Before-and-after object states
<<<<

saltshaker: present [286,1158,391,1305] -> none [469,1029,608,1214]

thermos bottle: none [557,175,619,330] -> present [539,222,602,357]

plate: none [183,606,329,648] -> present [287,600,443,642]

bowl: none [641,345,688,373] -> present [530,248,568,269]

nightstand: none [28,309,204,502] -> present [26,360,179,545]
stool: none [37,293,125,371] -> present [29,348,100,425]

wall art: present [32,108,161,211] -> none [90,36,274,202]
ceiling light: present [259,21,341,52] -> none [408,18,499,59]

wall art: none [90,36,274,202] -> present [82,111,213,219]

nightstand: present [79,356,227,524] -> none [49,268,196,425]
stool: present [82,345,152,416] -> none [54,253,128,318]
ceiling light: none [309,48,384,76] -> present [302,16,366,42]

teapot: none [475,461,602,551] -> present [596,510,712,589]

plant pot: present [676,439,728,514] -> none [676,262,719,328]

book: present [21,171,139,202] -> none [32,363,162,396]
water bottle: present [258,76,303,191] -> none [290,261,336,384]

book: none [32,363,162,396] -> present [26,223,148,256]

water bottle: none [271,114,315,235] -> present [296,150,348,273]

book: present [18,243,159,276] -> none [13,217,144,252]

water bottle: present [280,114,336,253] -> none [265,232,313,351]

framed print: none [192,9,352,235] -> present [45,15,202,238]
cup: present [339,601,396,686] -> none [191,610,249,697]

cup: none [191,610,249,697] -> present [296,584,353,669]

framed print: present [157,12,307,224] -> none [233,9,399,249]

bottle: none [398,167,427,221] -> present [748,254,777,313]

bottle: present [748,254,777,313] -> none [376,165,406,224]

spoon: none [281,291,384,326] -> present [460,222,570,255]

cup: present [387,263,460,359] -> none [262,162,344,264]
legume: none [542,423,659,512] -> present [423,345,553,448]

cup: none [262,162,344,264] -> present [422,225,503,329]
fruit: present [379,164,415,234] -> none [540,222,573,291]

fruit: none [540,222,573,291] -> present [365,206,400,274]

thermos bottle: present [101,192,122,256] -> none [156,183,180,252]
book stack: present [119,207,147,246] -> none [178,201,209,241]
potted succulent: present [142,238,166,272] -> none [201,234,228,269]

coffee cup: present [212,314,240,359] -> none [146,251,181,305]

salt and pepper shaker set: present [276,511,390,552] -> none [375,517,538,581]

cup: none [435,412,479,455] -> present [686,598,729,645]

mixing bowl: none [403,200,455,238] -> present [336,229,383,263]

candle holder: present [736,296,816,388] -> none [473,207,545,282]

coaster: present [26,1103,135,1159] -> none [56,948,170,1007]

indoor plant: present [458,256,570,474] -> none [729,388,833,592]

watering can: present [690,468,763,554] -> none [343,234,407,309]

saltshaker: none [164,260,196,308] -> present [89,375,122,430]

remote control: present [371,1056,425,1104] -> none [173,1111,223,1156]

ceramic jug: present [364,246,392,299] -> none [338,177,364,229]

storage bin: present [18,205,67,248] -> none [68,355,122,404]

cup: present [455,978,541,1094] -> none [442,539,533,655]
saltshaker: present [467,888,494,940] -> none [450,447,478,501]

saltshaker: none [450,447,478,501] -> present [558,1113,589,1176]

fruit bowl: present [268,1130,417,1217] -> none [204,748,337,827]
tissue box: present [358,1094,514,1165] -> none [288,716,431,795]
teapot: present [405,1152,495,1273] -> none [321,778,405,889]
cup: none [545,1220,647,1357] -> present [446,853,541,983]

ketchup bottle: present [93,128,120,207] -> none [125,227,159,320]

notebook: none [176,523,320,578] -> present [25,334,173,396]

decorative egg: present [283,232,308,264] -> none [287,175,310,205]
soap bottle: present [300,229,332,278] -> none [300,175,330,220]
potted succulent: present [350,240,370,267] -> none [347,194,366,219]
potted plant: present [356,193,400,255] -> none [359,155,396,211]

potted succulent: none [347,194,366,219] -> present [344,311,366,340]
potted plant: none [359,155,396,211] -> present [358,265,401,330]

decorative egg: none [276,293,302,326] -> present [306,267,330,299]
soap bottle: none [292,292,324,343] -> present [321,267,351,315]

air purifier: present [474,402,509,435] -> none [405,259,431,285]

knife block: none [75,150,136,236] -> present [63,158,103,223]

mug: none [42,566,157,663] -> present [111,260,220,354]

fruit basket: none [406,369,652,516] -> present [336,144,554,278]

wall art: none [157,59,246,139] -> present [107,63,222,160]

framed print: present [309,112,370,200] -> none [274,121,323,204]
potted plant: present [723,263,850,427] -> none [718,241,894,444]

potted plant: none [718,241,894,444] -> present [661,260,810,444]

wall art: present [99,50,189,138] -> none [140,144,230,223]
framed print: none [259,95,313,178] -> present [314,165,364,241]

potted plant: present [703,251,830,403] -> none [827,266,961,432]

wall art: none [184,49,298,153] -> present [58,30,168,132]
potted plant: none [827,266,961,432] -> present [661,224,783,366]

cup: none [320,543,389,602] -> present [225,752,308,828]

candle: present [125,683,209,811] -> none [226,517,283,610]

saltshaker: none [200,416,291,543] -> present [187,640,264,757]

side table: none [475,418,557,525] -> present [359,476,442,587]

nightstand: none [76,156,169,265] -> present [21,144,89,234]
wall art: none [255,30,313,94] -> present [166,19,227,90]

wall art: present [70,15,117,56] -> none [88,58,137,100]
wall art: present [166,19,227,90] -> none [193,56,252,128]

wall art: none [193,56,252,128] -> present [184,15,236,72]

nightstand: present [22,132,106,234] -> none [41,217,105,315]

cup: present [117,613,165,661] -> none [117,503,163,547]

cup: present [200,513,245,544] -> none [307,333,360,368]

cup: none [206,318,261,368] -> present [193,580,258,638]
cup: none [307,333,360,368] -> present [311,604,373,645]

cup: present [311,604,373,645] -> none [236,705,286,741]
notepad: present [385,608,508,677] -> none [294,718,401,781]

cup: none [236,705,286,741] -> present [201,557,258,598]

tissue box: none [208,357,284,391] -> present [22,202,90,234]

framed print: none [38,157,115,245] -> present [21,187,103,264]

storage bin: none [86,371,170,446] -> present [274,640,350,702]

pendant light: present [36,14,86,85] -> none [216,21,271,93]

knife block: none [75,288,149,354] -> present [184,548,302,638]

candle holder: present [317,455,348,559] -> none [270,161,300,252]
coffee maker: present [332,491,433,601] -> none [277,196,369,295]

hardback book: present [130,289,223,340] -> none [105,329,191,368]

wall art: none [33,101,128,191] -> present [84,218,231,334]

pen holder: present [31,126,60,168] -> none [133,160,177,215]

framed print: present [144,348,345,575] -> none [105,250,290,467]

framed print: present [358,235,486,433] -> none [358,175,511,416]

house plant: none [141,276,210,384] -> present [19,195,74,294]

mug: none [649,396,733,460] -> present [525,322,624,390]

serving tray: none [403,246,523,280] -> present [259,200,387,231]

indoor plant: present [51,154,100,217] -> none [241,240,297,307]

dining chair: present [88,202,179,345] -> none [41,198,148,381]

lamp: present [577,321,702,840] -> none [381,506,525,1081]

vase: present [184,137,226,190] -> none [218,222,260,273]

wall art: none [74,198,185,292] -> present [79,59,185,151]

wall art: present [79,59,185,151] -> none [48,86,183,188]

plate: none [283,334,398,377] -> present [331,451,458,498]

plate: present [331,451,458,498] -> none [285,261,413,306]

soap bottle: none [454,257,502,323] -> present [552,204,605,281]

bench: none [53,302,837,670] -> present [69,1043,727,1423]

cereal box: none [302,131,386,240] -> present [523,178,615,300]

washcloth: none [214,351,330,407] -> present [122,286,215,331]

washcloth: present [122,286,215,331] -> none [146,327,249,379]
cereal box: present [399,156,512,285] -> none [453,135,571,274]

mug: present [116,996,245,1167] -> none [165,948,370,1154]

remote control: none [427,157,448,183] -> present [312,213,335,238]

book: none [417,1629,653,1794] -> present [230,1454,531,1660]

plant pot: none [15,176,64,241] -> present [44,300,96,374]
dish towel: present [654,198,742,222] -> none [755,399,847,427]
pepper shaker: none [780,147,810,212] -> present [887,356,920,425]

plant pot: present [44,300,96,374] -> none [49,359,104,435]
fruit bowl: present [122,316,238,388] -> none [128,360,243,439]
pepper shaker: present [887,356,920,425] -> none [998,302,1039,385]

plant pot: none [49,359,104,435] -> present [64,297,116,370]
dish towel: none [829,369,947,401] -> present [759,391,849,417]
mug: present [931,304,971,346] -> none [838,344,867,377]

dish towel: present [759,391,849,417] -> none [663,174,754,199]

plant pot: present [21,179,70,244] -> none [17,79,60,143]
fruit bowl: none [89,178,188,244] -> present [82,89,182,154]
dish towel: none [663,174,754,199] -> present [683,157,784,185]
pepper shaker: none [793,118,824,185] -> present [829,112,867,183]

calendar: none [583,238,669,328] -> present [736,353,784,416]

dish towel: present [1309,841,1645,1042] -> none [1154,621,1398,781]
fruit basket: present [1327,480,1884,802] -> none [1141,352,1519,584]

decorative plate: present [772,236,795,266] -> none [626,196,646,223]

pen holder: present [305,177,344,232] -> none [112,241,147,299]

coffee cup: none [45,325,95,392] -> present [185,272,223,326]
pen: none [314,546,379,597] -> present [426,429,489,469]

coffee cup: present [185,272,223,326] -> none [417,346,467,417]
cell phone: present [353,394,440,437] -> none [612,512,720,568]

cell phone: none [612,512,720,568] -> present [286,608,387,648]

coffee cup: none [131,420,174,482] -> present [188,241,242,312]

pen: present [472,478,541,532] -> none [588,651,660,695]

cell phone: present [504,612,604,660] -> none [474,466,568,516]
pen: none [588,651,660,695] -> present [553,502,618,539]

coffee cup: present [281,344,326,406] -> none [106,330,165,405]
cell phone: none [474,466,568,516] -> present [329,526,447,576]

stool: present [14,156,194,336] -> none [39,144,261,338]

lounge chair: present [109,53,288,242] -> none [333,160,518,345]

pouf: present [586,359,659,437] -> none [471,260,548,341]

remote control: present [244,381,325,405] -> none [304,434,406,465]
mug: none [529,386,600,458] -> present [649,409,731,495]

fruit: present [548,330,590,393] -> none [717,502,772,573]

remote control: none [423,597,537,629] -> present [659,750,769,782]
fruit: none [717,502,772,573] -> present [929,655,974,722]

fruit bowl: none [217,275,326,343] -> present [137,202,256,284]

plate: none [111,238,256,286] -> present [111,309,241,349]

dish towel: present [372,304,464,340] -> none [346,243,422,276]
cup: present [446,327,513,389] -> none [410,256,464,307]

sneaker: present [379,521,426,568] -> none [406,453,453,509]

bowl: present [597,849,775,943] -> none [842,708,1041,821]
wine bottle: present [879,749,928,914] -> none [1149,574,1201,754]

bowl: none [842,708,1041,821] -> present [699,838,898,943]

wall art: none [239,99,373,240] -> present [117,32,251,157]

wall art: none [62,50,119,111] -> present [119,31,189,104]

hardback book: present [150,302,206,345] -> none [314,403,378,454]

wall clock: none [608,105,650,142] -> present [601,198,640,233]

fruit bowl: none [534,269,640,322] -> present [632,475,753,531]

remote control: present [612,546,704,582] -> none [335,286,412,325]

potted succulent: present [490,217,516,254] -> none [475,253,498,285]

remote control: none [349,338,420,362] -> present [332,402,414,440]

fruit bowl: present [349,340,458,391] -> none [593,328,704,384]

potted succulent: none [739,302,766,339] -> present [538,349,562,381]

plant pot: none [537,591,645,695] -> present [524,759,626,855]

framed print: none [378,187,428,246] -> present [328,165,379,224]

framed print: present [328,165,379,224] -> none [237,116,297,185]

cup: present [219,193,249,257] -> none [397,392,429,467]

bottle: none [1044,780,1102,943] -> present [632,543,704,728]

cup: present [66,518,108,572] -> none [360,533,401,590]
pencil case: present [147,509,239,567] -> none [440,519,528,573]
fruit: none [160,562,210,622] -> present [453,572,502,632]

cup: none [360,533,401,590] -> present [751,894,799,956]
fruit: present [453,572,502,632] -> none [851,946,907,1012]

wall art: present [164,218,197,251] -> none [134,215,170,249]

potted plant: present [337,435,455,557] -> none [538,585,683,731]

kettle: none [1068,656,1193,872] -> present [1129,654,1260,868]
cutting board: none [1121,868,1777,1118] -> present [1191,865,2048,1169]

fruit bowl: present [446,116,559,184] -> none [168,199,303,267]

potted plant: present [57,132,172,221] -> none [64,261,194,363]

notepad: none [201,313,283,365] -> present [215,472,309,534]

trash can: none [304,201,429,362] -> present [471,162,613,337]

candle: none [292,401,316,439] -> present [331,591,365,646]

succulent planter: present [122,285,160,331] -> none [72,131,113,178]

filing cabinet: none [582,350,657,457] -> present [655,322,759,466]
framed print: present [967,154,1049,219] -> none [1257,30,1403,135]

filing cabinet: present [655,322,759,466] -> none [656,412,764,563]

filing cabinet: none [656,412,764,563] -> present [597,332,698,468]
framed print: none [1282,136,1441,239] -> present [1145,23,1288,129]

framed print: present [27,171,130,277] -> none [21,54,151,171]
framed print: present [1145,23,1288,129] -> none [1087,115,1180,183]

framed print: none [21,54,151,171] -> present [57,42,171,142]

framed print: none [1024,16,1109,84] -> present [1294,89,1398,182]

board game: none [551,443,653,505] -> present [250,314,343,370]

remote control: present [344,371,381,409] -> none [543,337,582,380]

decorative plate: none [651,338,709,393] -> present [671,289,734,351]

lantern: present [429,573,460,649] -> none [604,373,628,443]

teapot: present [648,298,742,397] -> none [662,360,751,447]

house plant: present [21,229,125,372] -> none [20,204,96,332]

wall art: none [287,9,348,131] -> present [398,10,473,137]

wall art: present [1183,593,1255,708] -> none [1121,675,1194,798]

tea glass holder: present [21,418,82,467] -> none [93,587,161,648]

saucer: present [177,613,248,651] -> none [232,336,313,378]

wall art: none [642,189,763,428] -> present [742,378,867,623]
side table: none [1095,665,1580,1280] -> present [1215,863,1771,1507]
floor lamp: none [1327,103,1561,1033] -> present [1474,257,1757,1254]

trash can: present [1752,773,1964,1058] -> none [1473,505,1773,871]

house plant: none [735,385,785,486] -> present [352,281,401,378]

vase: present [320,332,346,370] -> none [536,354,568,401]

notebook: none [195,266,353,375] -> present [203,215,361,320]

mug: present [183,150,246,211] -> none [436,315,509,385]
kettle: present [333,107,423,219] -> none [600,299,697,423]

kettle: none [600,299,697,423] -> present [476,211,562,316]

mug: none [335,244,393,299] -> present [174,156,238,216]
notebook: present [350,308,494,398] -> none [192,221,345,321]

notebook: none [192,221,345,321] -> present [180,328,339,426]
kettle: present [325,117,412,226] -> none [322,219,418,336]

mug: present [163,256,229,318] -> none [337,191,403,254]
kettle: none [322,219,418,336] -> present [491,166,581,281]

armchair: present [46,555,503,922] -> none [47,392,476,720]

>>>>

Report only the number of lines, among the records above, that contain the word "thermos".

2